Come Into My Kitchen

These ‘Spectacular Chocolate Chip Cookies’ are made with an unusual mix of flours

Scott Neuman, of Overland Park, shares his recipe for “Scott’s Spectacular Chocolate Chip Cookies.”
Scott Neuman, of Overland Park, shares his recipe for “Scott’s Spectacular Chocolate Chip Cookies.” Special to the Star

Scott Neuman enjoys cooking meals for his family, even though he is busy and works long hours in his restaurant furniture business. He and his wife Rhonda live in Overland Park, where they raised two adult children.

Q: Where did your love of cooking come from?

Both my mom and dad both loved to cook. My mom always baked bread, so I didn’t even taste sliced, store-bought bread until I went to college.

Q: What are some of your family’s favorite dishes?

After my wife and daughter went to France, they asked for boeuf bourguignon like they had enjoyed there, so I perfected my recipe and make it often. Family favorites also include spaghetti pie and the salted caramels and kettle corn that I make. Fresh, homemade salsa is a hit, especially during the summer, when I make two or three batches each week.
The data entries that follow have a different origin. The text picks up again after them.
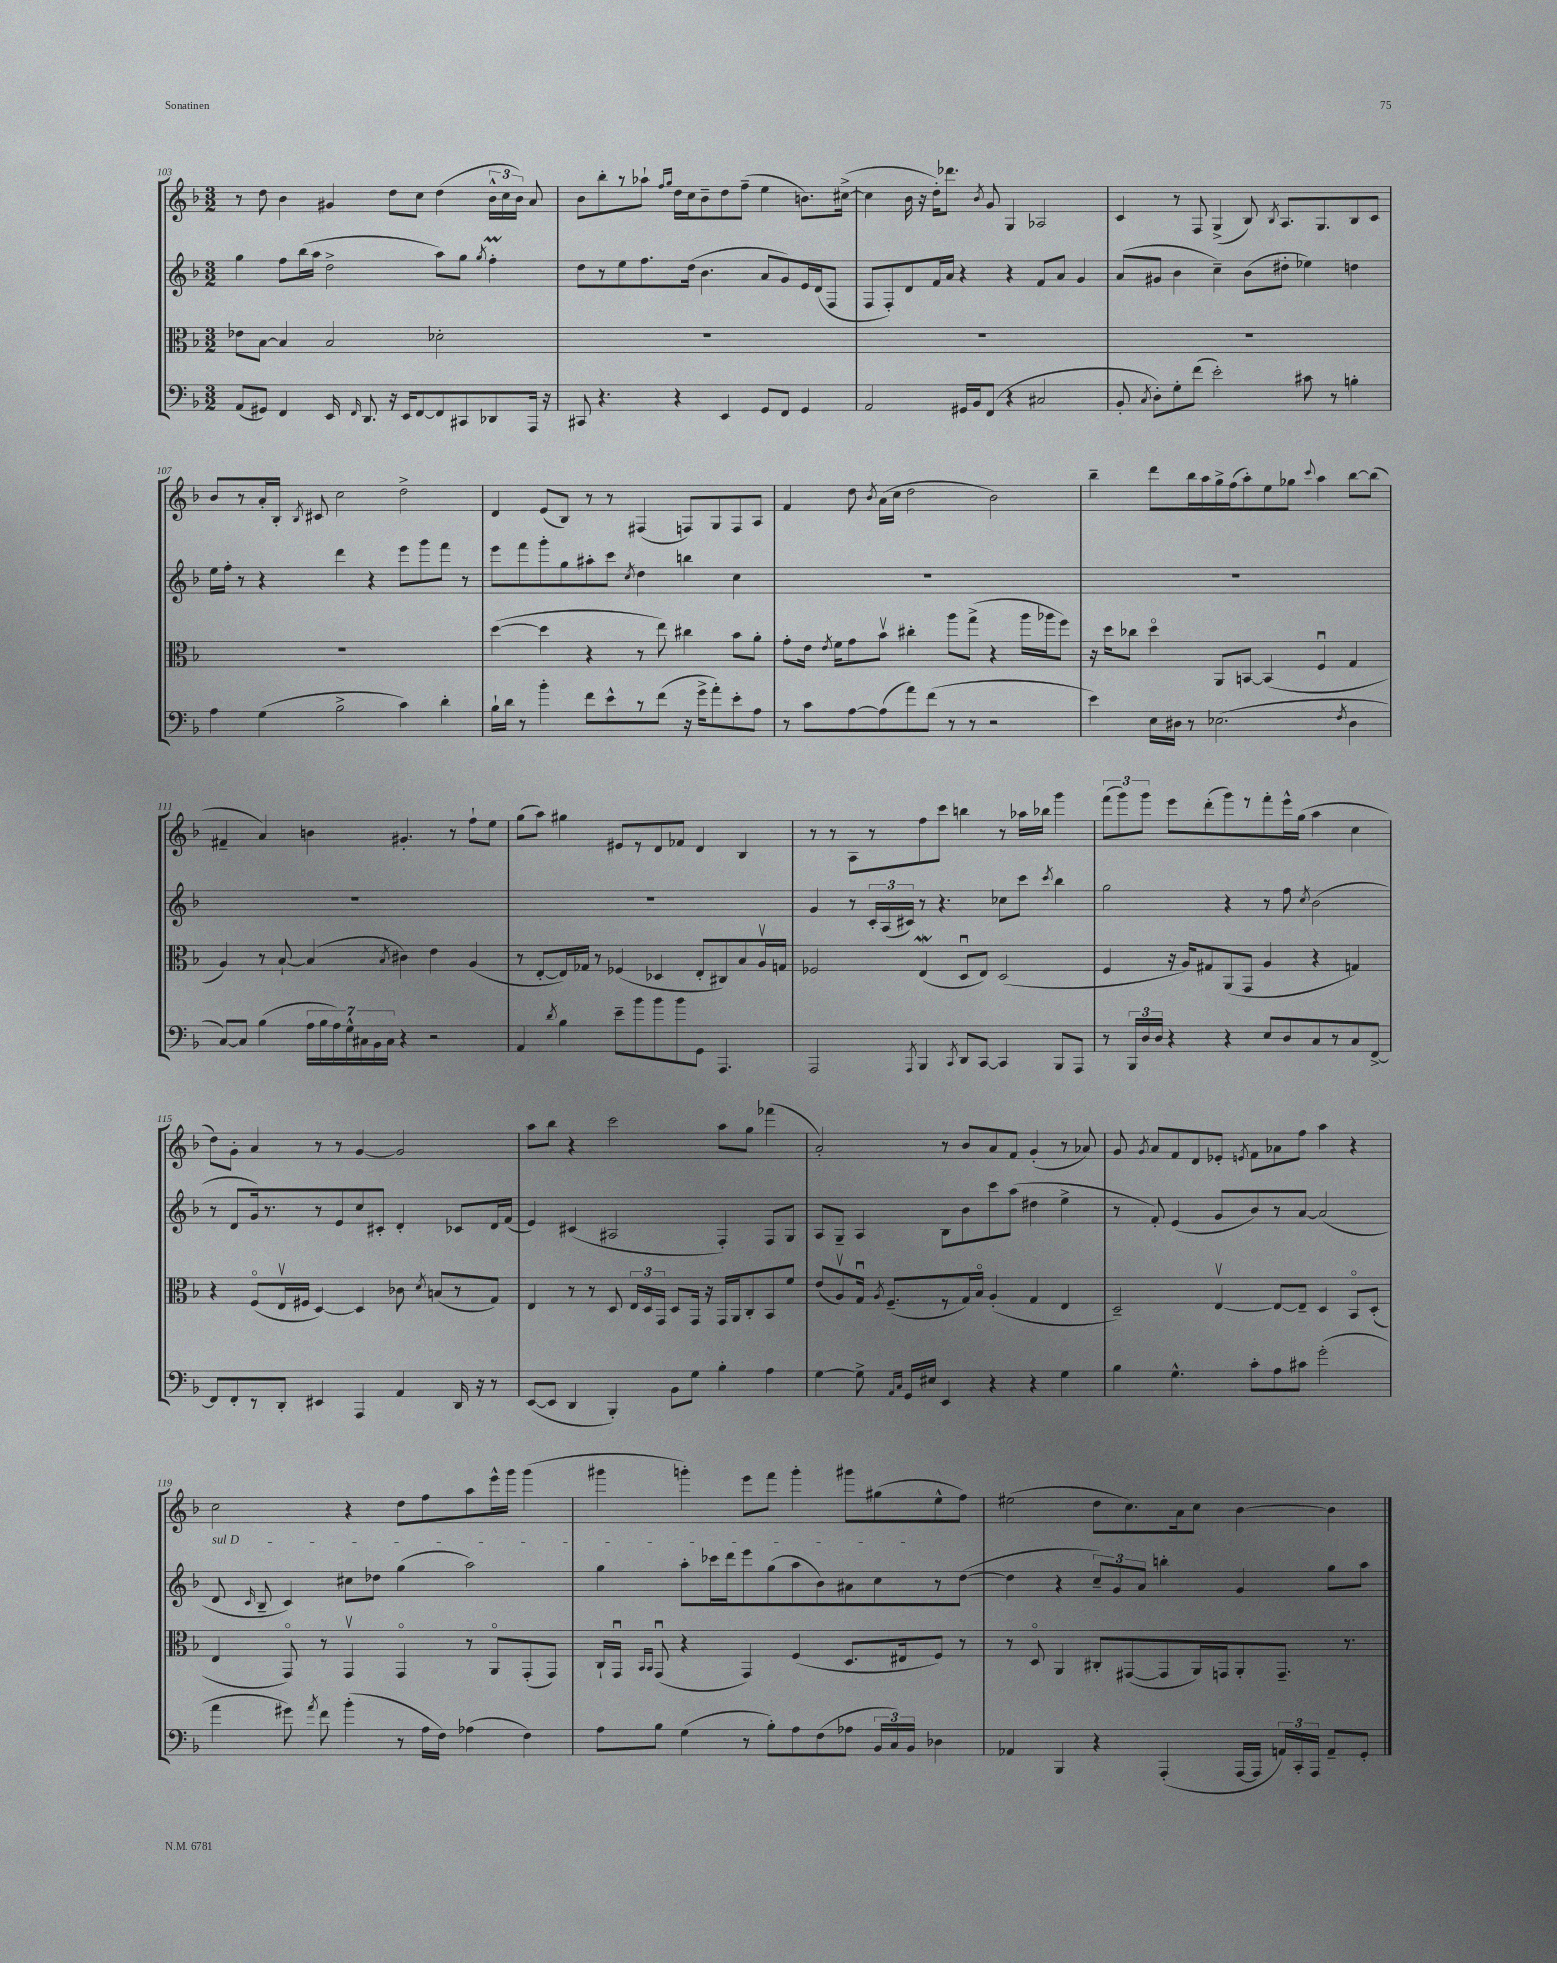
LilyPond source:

<<
\new StaffGroup <<
\new Staff = "s0" {
    \clef treble \key f \major \numericTimeSignature \time 3/2
    \autoBeamOff r8 d''8 bes'4 gis'4 d''8[ c''8] d''4( \tuplet 3/2 { bes'16[-^ c''16 bes'16]) } a'8 |
    bes'8[ bes''8-. r8 aes''8]-! \grace { f''16[ g''16] } d''16[ c''16 bes'8-- d''8 f''8]--( e''4 b'8.[) cis''16]~->( |
    cis''4 bes'16 r16 d''16[-.) des'''8.] \acciaccatura { bes'8 } g'8 g4 aes2 |
    c'4 r8 f8 g4->( bes8) \acciaccatura { bes8 } a8.[ g8. bes8 c'8] |
    bes'8[ r8 a'16-. bes16]-. \acciaccatura { bes8 } cis'8 c''2 d''2-> |
    d'4 e'8[( bes8]) r8 r8 fis4( f8[) g8 f8 a8] |
    f'4 d''8 \acciaccatura { bes'8 } a'16[( c''16] d''2 bes'2) |
    bes''4-- d'''8[ bes''16 a''16 g''16-> f''16( a''8-.) e''8 ges''8] \appoggiatura { c'''8 } a''4 bes''8[~ bes''8]( |
    fis'4-- a'4) b'4 gis'4.-. r8 f''8[-! e''8] |
    g''8[( a''8]) gis''4 eis'8[ r8 d'8 fes'8] d'4 bes4 |
    r8 r8 a8[ r8 f''8 c'''8] b''4 r8 aes''16[ bes''16] g'''4 |
    \tuplet 3/2 { f'''8[( g'''8) g'''8] } e'''8[ d'''8-.( g'''8) r8 f'''8-. e'''16-^ g''16]( a''4 c''4 |
    d''8[) g'8]-. a'4 r8 r8 g'4~ g'2 |
    a''8[ bes''8] r4 c'''2 a''8[ g''8] fes'''4( |
    a'2-.) r8 bes'8[ a'8 f'8] g'4-.( r8 aes'8) |
    g'8 \acciaccatura { g'8 } a'8[ f'8 d'8 ees'8]-. \acciaccatura { e'8 } f'8[ aes'8 f''8] a''4 r4 |
    c''2 r4 d''8[ f''8 a''8 e'''16-^ g'''16] g'''4( |
    gis'''4 g'''4-.) e'''8[ f'''8] g'''4-. gis'''8[ gis''8( e''8-^ f''8]) |
    eis''2( d''8[ c''8.) a'16 c''8] bes'4~ bes'4 \bar "|." |
}
\new Staff = "s1" {
    \clef treble \key f \major \numericTimeSignature \time 3/2
    \autoBeamOff g''4 f''8[ bes''16( a''16] d''2-> a''8[) g''8] \acciaccatura { g''8 } f''4-.\prall |
    d''8[ r8 e''8 f''8. d''16]( bes'4. a'8[ g'8) e'16 d'16( f8] |
    f8[ f8-.) d'8 f'16 a'16] r4 r4 f'8[ a'8] g'4 |
    a'8[( gis'8] bes'4 c''4--) bes'8[( dis''8]-. ees''4) d''4 |
    e''16[ f''16]-. r8 r4 d'''4 r4 e'''8[ g'''8 f'''8] r8 |
    e'''8[ f'''8 g'''8-. g''8 ais''8-. c'''8] \acciaccatura { c''8 } d''4 b''4 c''4 |
    R1. |
    R1. |
    R1. |
    R1. |
    g'4 r8 \tuplet 3/2 { c'16[-. a16( cis'16]) } r8 r4. ces''8[ c'''8] \acciaccatura { c'''8 } bes''4 |
    g''2 r4 r8 f''8 \acciaccatura { c''8 } bes'2( |
    r8 d'8[ g'16) r8. r8 e'8 c''8 cis'8]-. d'4-. ces'8[ d'16 f'16]( |
    e'4) cis'4( ais2 f4-.) f8[ g8] |
    a8[ g8]-- a4 bes8[ bes'8 c'''8 a''8]( dis''4 e''4-> |
    r8 f'8-.) e'4( g'8[ bes'8) r8 a'8]~ a'2( |
    \once \override TextSpanner.bound-details.left.text = \markup { \italic "sul D" } d'8\startTextSpan \grace { c'16 } bes8-- c'4) cis''8[ des''8] g''4( a''2) |
    g''4 a''8[-. ces'''16 d'''16 e'''8 g''8( a''8 bes'8) ais'8 c''8\stopTextSpan r8 d''8]~( |
    d''4 r4 \tuplet 3/2 { c''8[--) g'8 a'8] } b''4-. g'4 g''8[ a''8] \bar "|." |
}
\new Staff = "s2" {
    \clef alto \key f \major \numericTimeSignature \time 3/2
    \autoBeamOff ees'8[ bes8]~ bes4 bes2 des'2-. |
    R1. |
    R1. |
    R1. |
    R1. |
    d''4~( d''4 r4 r8 e''8) cis''4 bes'8[ a'8]-. |
    g'8[-. e'16] \acciaccatura { e'8 } f'16[ g'8 bes'8]\upbow cis''4-. a''8[ g''8]->( r4 a''16[ aes''16 f''8]) |
    r16 d''16[ ces''8] d''4\flageolet a,8[ b,8]~ b,4( f4\downbow g4 |
    a4) r8 bes8~-! bes4( \acciaccatura { bes8 } cis'4) e'4 a4( |
    r8 e8[~-. e16) ges16] r8 fes4( des4 e8[-. cis8) bes8 a16\upbow g16] |
    fes2 e4\mordent( d8[\downbow e8]) d2( |
    f4 r16 a16[) gis8 a,8( g,8] a4 r4 g4) |
    r4 f8[\flageolet( e16\upbow fis16] d4~) d4 ces'8 \acciaccatura { d'8 } b8[( r8 g8]) |
    e4 r8 r8 d8 \tuplet 3/2 { e16[ d16 g,16] } d8[ g,16] r16 g,16[ a,16 c8-. bes,8 f'8] |
    e'8[( a8\upbow) g16]\downbow \acciaccatura { a8 } f8.[--( r8 g16) bes16]\flageolet a4-.( g4 e4 |
    d2--) e4~\upbow e8[~ e8]-- d4 bes,8[\flageolet d8]-.( |
    e4 g,8\flageolet) r8 g,4\upbow g,4\flageolet r8 a,8[\flageolet g,8-.( g,8]) |
    c16[-! g,16]\downbow \grace { bes,16[ bes,16] } g,8\downbow( r4 g,4) f4( d8.[ eis16 f8]) r8 |
    r8 d8\flageolet a,4 cis8[-. gis,8~( gis,8 a,16) g,16 a,8-. g,8.]-- r8. \bar "|." |
}
\new Staff = "s3" {
    \clef bass \key f \major \numericTimeSignature \time 3/2
    \autoBeamOff a,8[( gis,8]) f,4 e,16 \grace { f,16 } d,8. r16 e,16[ f,8~ f,8 cis,8 des,8 a,,16] r16 |
    cis,8 r4. r4 e,4 g,8[ f,8] g,4 |
    a,2 gis,16[ bes,16 f,8]( r4 cis2 |
    bes,8-. \acciaccatura { c8 } d8[-.) g8-. f'8]( e'2-.) cis'8 r8 b4-. |
    a4 g4( bes2-> c'4) d'4-. |
    bes16[-! d'16] r8 bes'4-. f'8[ e'8-^ r8 f'8]( r16 g'16[-> a'8-.) e'8-. a8] |
    r8 c'8[ a8~ a8( a'8) f'8]( r8 r8 r2 |
    e'4) e16[ dis16] r8 ees2.( \acciaccatura { f8 } dis4 |
    c8[~) c8] bes4( \tuplet 7/4 { a16[ bes16 a16) g16-^ cis16 bes,16 cis16] } r4 r2 |
    a,4 \acciaccatura { d'8 } bes4 e'8[-- bes'8 bes'8 bes'8 g,8] a,,4. |
    a,,2 \acciaccatura { a,,8 } bes,,4 \acciaccatura { c,8 } d,8[ c,8]~ c,4 bes,,8[ a,,8] |
    r8 \tuplet 3/2 { bes,,16[ d16 d16] } r4 r4 e8[ d8 c8 r8 c8 f,8]~-> |
    f,8[ f,8-. r8 d,8]-. eis,4 a,,4 a,4 d,16 r16 r8 |
    e,8[~( e,8] d,4 bes,,4-.) bes,8[ g8] bes4-. a4 |
    g4~ g8-> \grace { a,16[ c16] } g,16[ eis16] e,4 r4 r4 g4 |
    bes4 g4.-^ c'8[-. a8 cis'8] g'2-.( |
    a'4 gis'8) \acciaccatura { a'8 } f'8 bes'4-.( r8 a16[ f16]) aes4( f4) |
    a8[ bes8] g4( r8 bes8[-.) a8 f8( aes8] \tuplet 3/2 { bes,16[ c16) bes,16] } des4 |
    aes,4 bes,,4 r4 a,,4-.( a,,16[~ a,,16] \tuplet 3/2 { a,16[) c,16-. a,,16] } a,8[-- g,8]-. \bar "|." |
}
>>
>>
\layout { \context { \Score currentBarNumber = #103 } }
Q: Tell us about your chocolate chip cookies.

I wanted to bake a great cookie, so I tried maybe 20 different recipes before finally hitting on this one. Then I tweaked that recipe a little, so now my family and friends think it is just perfect and I bake a batch just about any time they are coming over. It is a little unusual as it uses a combination of cake flour and bread flour instead of just all-purpose flour. Also, the sea salt on top of each cookie is a great flavor addition.

When making the cookies, always use the best ingredients you can get. For example, I switched from regular grocery store butter to European butter that I buy at a membership wholesale store. And I think using top quality Madagascar vanilla makes a real difference.

For the bittersweet chocolate discs or chunks, buy 60 percent cocoa ones and no matter whether you are using semisweet chocolate or bittersweet chocolate, use a good quality chocolate.

For the best flavor, I think it is best to make the cookie dough one day, then cover and refrigerate the dough for a day or two before baking them. Be sure to measure carefully. In fact, when making these cookies, I weigh the dough for each one so the cookies are very consistent in size.

Q: Do you have a tip for others who are busy and want to save time when cooking dinner?

After a long day at work, I am often planning our dinner as I am driving home. However, when buying the pantry ingredients for my favorite recipes, I always buy enough for two batches, then store one set of those staple ingredients together in the pantry. It makes it easier to prepare our favorite recipes for dinner.

Q: Do you have a suggestion for those just learning to cook?

Don’t give up. You cannot succeed without failures.

Scott’s Spectacular Chocolate Chip Cookies

Makes about 1½ dozen 5-inch cookies

2 cups cake flour

1 2/3 cups bread flour

1 ½ teaspoons baking powder

1 ½ teaspoons salt

1 ¼ teaspoons baking soda

1 cup + 6 tablespoons unsalted butter, softened

1 ¼ cups packed light brown sugar

1 cup sugar

2 large eggs

2 teaspoons pure vanilla extract

3 ½ cups bittersweet chocolate discs

Coarse sea salt, to sprinkle on top before baking

Preheat the oven to 350 degrees. Line a baking sheet with parchment paper.

In a large bowl, stir together the flours, baking powder, salt and baking soda. Set aside.

Using a heavy-duty stand mixer with a paddle attachment, at medium high speed, beat together the butter and sugars until the mixture is very light and fluffy, about 5 minutes.

Beat in the eggs, one at a time, mixing well after each addition. Beat in the vanilla.

Reduce the speed to very low and add the flour mixture, blending until just combined.

Gently, using a wooden spoon, mix in the chocolate.

Using a large cookie scoop, dip out a ball of the dough about the size of a golf ball. Each ball of dough should weigh 3 ½ ounces. Press each ball of dough into a biscuit cutter so all of the cookies are the same size and bake uniformly.

Arrange the cookies about 3 to 4 inches apart on the prepared baking sheet. (Each baking sheet will only hold about 6 cookies; do not crowd.) Sprinkle each cookie with coarse sea salt.

Bake until golden brown, about 18 to 20 minutes. Do not overbake, as baked cookies should still be soft. Allow the cookies to cool on the sheet for 10 minutes. Remove the cookies to a wire rack to cool. Repeat with the remaining dough.

Tip: Substitute semisweet chocolate chips for the bittersweet discs for a more traditional flavor.